La voix d’un exilé
- Chimène Hakizimana
- 2 juil.
- 2 min de lecture

Partout, le ciel a les mêmes couleurs,
Mais partout, on ne ressent pas la même douceur.
Ici, la réalité me rattrape,
La solitude me frappe.
J’essaie de rester fort
En fournissant beaucoup d’efforts.
Je travaille, je sors dehors,
Mais rien n’efface ce que je ressens,
Car ici, je ne suis qu’un étranger.
La vie m’a obligé à faire un long voyage,
À vivre loin du rivage et loin de mon village.
Avant, je pensais que ce ne serait qu’un passage,
Mais les jours se sont transformés en long-métrage.

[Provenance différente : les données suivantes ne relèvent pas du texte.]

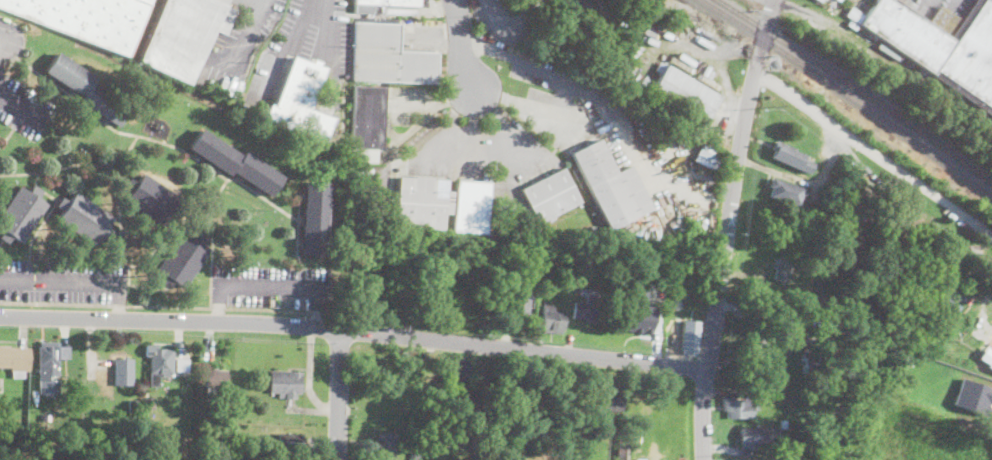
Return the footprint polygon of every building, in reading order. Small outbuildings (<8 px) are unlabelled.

Car le temps avance moins quand le moment n’est pas propice.
Je dois être patient… mais c’est triste.
On dit que le temps efface les blessures.
Mais tout oublier, rien ne peut le faire.
Mon corps est ici, mais mon âme est là-bas,
Là où je suis né.
Là où tout le village célèbre la venue d’un nouveau-né.
Là où chacun dit bonjour,
Parce qu’on partage toujours la joie comme le malheur.
Je sors dehors et je contemple la nature.
Je vois la lune qui s’incline
.Les averses torrentielles me rappellent mes nuits de pleurs,
Et tout cet avenir que je prépare dans la peur.
Même la nature semble compatissante,
Face à mes émotions si puissantes.
Même si la communication par téléphone est facile,
La distance m’oblige à mener ma vie dans le péril.
Je ressens la tristesse et l’angoisse,
Qui, chaque jour, s’alourdissent.
Car je ne peux plus vivre auprès de ma famille.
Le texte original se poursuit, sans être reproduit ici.